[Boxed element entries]
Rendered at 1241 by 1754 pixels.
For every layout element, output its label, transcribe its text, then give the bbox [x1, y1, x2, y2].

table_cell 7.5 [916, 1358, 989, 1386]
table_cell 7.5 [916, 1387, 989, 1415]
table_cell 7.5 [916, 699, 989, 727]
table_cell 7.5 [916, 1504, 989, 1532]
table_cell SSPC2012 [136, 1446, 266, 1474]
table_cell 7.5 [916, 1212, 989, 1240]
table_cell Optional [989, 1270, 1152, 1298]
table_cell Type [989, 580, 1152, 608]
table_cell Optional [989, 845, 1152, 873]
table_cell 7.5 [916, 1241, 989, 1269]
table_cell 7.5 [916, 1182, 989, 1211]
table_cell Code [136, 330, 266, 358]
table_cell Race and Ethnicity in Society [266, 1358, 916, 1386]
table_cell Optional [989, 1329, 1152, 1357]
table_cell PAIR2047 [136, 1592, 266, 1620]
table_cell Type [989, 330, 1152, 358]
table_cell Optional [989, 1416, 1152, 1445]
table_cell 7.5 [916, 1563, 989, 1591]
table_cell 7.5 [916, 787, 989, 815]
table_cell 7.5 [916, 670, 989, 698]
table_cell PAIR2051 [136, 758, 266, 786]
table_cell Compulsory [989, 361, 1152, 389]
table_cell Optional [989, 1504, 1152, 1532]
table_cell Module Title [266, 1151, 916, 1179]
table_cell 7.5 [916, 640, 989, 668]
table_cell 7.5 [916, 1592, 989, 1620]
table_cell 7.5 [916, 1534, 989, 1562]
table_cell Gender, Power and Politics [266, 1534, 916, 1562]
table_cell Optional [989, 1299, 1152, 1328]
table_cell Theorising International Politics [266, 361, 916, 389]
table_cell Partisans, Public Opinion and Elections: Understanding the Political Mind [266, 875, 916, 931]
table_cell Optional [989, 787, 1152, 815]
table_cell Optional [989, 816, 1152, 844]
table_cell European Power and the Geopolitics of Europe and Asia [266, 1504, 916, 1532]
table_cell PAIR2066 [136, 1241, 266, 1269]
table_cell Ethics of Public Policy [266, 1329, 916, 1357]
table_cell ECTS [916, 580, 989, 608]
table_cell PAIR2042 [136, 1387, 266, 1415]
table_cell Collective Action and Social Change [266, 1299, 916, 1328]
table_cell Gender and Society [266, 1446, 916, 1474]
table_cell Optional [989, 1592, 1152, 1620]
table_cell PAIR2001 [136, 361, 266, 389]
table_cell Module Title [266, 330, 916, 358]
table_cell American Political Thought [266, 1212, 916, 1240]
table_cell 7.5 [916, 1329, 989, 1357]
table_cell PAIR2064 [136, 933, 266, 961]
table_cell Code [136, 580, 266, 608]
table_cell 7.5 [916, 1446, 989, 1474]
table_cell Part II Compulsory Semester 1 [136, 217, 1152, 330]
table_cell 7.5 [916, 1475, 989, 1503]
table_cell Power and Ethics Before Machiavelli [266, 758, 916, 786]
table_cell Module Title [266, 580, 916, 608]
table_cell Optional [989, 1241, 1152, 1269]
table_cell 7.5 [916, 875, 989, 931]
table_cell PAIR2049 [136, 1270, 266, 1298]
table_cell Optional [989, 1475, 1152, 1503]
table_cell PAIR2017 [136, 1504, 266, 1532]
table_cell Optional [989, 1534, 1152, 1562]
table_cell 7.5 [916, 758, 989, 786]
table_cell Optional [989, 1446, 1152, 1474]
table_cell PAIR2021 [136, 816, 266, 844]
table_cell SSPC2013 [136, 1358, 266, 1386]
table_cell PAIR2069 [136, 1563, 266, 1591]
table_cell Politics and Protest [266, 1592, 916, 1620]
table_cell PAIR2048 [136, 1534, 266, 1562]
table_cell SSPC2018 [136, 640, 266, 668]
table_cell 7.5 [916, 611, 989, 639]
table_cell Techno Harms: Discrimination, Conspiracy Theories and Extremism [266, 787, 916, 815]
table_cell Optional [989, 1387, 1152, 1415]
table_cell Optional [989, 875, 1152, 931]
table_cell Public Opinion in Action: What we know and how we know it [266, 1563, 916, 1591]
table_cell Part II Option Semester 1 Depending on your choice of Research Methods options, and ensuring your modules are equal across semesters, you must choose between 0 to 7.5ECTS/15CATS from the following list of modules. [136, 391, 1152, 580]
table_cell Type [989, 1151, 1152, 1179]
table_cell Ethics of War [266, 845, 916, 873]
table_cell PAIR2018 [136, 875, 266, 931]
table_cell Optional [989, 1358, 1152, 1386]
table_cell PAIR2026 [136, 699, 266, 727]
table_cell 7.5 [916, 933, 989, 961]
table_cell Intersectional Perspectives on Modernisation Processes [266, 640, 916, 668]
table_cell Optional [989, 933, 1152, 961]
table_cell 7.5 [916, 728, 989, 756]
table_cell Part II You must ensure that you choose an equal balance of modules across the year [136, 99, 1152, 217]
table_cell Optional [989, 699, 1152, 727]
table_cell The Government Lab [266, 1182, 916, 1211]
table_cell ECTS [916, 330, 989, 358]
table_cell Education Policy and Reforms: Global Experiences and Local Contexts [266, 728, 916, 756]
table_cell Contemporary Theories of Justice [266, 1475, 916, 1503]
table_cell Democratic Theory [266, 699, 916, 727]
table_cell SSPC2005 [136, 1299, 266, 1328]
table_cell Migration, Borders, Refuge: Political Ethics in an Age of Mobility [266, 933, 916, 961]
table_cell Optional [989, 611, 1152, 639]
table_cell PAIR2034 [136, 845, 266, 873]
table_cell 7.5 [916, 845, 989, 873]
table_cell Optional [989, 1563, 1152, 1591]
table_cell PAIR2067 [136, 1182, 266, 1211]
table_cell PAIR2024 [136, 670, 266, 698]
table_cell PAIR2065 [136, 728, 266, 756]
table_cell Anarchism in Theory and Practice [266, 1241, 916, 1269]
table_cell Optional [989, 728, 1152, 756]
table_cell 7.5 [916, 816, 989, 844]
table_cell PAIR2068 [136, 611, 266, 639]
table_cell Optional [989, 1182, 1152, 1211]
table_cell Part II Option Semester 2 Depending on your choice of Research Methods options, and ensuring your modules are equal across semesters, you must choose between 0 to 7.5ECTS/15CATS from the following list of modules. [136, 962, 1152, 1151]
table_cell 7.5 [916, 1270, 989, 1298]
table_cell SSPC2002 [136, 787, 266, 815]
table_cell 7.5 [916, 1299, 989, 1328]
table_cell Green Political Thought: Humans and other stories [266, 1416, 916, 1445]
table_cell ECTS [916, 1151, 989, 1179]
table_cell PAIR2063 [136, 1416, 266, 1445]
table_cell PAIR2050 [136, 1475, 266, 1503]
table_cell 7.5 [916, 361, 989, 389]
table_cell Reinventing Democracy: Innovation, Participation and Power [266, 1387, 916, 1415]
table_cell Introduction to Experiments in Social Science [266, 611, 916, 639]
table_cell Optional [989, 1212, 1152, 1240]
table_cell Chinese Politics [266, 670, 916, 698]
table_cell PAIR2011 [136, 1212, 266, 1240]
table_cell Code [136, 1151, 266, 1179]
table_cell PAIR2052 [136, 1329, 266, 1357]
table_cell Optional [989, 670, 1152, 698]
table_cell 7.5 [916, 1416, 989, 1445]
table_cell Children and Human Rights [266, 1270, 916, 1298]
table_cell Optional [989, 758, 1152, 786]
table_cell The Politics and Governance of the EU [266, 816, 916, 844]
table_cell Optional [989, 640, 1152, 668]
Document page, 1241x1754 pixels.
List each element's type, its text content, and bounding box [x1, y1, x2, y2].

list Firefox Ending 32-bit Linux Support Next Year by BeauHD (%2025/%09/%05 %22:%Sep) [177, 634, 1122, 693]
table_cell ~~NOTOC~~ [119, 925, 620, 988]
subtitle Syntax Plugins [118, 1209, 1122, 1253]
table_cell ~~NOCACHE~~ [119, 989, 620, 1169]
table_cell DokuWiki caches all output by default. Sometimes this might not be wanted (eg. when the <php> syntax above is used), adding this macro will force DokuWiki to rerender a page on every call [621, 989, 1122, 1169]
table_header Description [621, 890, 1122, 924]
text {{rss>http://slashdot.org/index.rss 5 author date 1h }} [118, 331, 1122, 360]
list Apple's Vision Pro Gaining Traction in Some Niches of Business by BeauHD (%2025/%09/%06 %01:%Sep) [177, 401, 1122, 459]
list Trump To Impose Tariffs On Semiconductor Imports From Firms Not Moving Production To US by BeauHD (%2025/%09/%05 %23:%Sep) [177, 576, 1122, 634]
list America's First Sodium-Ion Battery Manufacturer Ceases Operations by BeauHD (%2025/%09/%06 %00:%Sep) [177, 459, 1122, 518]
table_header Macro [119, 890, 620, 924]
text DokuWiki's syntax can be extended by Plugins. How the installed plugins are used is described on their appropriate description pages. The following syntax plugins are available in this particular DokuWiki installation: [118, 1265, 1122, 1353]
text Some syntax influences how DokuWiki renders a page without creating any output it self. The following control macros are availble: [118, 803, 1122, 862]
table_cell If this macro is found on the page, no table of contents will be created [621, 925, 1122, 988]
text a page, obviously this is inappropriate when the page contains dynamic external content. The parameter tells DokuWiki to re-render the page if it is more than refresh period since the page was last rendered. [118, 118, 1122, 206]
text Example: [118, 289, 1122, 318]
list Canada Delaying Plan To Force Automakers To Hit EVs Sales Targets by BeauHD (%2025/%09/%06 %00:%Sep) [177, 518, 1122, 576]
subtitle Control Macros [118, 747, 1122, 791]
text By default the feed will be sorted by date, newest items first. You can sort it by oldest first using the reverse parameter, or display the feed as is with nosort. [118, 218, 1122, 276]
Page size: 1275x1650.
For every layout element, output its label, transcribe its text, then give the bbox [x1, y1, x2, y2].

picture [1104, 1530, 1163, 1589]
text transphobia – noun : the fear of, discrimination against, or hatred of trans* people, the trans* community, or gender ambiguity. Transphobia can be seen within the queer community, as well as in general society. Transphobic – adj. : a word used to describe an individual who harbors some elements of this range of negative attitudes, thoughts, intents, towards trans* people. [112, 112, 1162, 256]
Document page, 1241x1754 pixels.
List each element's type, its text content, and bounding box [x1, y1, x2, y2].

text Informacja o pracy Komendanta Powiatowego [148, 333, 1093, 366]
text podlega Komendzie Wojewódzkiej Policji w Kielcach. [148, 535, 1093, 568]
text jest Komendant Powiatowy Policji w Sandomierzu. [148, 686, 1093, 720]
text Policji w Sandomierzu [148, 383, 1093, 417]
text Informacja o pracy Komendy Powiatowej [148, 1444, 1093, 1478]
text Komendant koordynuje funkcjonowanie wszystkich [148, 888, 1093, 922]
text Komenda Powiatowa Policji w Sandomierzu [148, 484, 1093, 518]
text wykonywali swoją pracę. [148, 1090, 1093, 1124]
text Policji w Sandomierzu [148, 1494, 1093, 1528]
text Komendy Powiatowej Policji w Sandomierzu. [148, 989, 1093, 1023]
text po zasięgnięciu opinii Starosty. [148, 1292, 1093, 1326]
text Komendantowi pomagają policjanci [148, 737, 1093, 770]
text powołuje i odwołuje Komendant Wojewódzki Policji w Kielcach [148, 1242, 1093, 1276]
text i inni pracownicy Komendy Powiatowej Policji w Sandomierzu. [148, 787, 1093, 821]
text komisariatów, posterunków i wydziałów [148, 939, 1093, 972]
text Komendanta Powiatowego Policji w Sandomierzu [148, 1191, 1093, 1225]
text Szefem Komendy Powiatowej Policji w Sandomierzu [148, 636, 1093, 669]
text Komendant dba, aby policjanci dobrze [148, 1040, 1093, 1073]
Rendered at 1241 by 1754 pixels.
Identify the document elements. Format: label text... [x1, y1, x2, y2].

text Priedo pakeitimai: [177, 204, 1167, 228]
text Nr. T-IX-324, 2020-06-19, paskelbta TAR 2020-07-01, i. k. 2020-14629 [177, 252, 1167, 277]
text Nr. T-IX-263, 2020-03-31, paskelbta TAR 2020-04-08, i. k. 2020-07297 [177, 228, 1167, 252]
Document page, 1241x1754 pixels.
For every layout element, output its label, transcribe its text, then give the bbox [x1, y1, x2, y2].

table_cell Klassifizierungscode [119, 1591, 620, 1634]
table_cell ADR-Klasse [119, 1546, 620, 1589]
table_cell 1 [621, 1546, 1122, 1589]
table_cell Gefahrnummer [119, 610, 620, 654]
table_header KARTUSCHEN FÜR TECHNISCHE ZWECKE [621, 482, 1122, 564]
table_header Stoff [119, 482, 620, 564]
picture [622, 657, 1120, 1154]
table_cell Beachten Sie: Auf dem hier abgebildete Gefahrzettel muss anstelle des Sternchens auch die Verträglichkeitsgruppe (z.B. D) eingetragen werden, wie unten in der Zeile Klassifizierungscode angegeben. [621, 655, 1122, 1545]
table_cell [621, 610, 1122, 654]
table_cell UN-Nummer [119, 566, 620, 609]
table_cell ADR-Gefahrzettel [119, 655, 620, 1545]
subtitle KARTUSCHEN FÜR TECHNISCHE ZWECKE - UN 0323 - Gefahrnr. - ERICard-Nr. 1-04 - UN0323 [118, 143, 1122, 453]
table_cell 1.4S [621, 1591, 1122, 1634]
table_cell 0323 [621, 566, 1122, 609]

Task objective: Copy the items from the line containing "text Priedo pakeitimai: [177, 204, 1167, 228]" through the end of the items, with "table_header" swapped for "column_header" and nothing else altered.

Full response:
text Priedo pakeitimai: [177, 204, 1167, 228]
text Nr. T-IX-324, 2020-06-19, paskelbta TAR 2020-07-01, i. k. 2020-14629 [177, 252, 1167, 277]
text Nr. T-IX-263, 2020-03-31, paskelbta TAR 2020-04-08, i. k. 2020-07297 [177, 228, 1167, 252]
Document page, 1241x1754 pixels.
For every layout element, output its label, transcribe its text, then give the bbox [x1, y1, x2, y2].

table_cell Klassifizierungscode [119, 1591, 620, 1634]
table_cell ADR-Klasse [119, 1546, 620, 1589]
table_cell 1 [621, 1546, 1122, 1589]
table_cell Gefahrnummer [119, 610, 620, 654]
column_header KARTUSCHEN FÜR TECHNISCHE ZWECKE [621, 482, 1122, 564]
column_header Stoff [119, 482, 620, 564]
picture [622, 657, 1120, 1154]
table_cell Beachten Sie: Auf dem hier abgebildete Gefahrzettel muss anstelle des Sternchens auch die Verträglichkeitsgruppe (z.B. D) eingetragen werden, wie unten in der Zeile Klassifizierungscode angegeben. [621, 655, 1122, 1545]
table_cell [621, 610, 1122, 654]
table_cell UN-Nummer [119, 566, 620, 609]
table_cell ADR-Gefahrzettel [119, 655, 620, 1545]
subtitle KARTUSCHEN FÜR TECHNISCHE ZWECKE - UN 0323 - Gefahrnr. - ERICard-Nr. 1-04 - UN0323 [118, 143, 1122, 453]
table_cell 1.4S [621, 1591, 1122, 1634]
table_cell 0323 [621, 566, 1122, 609]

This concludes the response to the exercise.